Este espírito de internacionalismo foi um tema ao que o Che voltou várias vezes, e a idéia de uma revolução contra o imperialismo e o capitalismo que tivesse uma base internacional foi algo pelo que lutou em anos posteriores. A divergência que mantinha com uma análise marxista madura era em como se poderia levar isto a cabo e por qual classe social.

Continuando suas andanças, chegando à Colômbia e Venezuela, o Che, depois de ter se separado de seu companheiro e amigo de viagem, regressou à Argentina para completar seus estudos e ser examinado pela universidade. O impacto desta primeira viagem sobre ele ficou patente em suas Notas de Viaje, inspirado em seu diário de viagem. Já não era a mesma pessoa que tinha saído da Argentina. “A pessoa que escreveu estas notas morreu ao voltar a pisar de novo a terra argentina, ele que as edita e as aperfeiçoa, ‘eu’, não sou eu; ao menos eu não sou o mesmo que era antes. Aquele vaguear por nossa ‘América’ me mudou mais do que pensei”.

Uma vez de regresso à Argentina sua família esperava que seus dias de vagabundo terminariam e que retomaria sua profissão escolhida, a medicina. O Che completou seus estudos em abril de 1953 e recebeu seu título de graduado em medicina em junho, dias antes de completar 24 anos.

Sem dúvida,as esperanças que sua família acalentava se desvaneceram rapidamente quando começou seu segundo giro pela América. Desta vez a planejou junto com seu amigo de infância Carlos “Calica” Ferrer, que havia abandonado seus estudos de medicina.

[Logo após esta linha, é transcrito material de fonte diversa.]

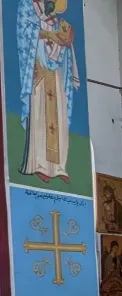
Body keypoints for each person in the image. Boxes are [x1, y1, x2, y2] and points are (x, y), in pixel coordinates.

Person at [16, 0, 80, 184]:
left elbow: (59, 33)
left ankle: (59, 166)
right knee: (39, 115)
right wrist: (48, 35)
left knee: (58, 116)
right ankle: (38, 164)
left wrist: (66, 38)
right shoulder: (27, 5)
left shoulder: (53, 15)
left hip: (55, 70)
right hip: (38, 67)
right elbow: (25, 32)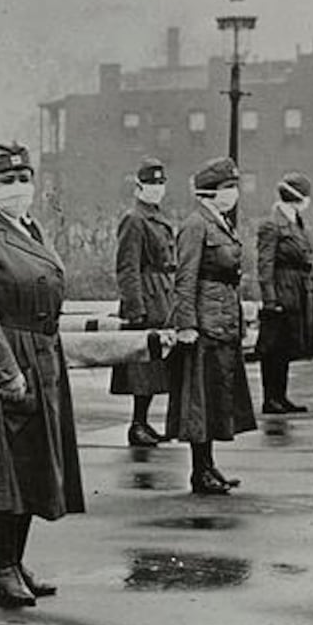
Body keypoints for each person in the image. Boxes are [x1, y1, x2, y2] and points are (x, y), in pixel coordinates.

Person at [0, 141, 84, 608]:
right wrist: (8, 372)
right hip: (4, 359)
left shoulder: (30, 229)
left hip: (41, 354)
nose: (18, 187)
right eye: (7, 180)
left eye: (24, 178)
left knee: (31, 466)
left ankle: (17, 560)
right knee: (4, 472)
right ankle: (2, 566)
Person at [165, 157, 257, 495]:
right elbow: (185, 277)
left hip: (222, 320)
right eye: (228, 187)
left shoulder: (219, 222)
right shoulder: (196, 225)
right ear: (209, 192)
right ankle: (199, 470)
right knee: (200, 401)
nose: (233, 193)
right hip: (204, 323)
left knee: (215, 397)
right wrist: (186, 324)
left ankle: (208, 466)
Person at [111, 157, 177, 447]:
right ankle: (137, 424)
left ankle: (143, 422)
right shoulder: (134, 219)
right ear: (139, 186)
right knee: (142, 368)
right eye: (151, 183)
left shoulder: (156, 217)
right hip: (147, 298)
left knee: (154, 367)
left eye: (161, 183)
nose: (157, 188)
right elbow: (128, 267)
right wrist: (135, 307)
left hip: (162, 296)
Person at [256, 172, 313, 413]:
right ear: (298, 198)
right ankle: (270, 398)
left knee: (286, 345)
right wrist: (270, 299)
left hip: (297, 289)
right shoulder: (272, 225)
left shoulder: (295, 221)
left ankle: (280, 396)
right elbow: (265, 265)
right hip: (282, 288)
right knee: (274, 346)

Segundo Calica, os dois amigos haviam falado de atravessar a Bolívia quando o Che quis voltar a visitar as ruínas incas e Macchu Picchu. Os planos mais a longo prazo incluíam a esperança do Che de visitar a Índia e o desejo de Calica de ver Paris. Assim, a princípios de julho, quando os dois companheiros de viajem partiram de trem de Buenos Aires, o Che ainda não tinha idéia de comprometer-se a uma vida de disciplinada e sacrificada luta revolucionária. O boêmio ainda dominava seu caráter. Mas num espaço relativamente curto de tempo, isto haveria de mudar.

Os indivíduos se vêem arrastados a participar no movimento revolucionário por muitas razões. Alguns estão motivados fundamentalmente pelas idéias políticas; outras pela repulsa pelo sistema existente e algumas outras pela participação nas grandes convulsões sociais das quais não podem simplesmente se manter à margem.

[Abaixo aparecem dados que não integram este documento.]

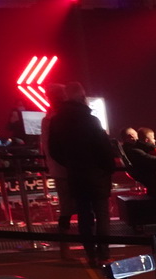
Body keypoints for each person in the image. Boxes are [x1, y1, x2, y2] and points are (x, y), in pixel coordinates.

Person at [47, 81, 116, 265]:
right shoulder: (91, 120)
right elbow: (103, 148)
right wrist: (108, 168)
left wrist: (70, 164)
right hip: (97, 174)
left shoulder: (56, 120)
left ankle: (90, 254)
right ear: (82, 97)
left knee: (84, 217)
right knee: (102, 215)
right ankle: (104, 253)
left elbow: (54, 150)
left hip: (75, 174)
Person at [40, 84, 78, 261]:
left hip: (59, 168)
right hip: (69, 168)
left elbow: (47, 148)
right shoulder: (58, 118)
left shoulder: (48, 118)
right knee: (74, 208)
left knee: (66, 209)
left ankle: (66, 248)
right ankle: (71, 248)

Os motivos porque o rumo da vida do Che experimentou um giro profundo não podem ser explicados por uma só causa. Sem dúvida estava interessado nas idéias políticas e se sentia indignado pelas condições sociais das quais foi testemunha. Também o afetou profundamente as poderosas explosões sociais que experimentou durante sua segunda viagem americana. Aqui se incluíam dois movimentos revolucionários, na Bolívia e Guatemala, nos quais sua vida tomou uma direção completamente nova e inesperada.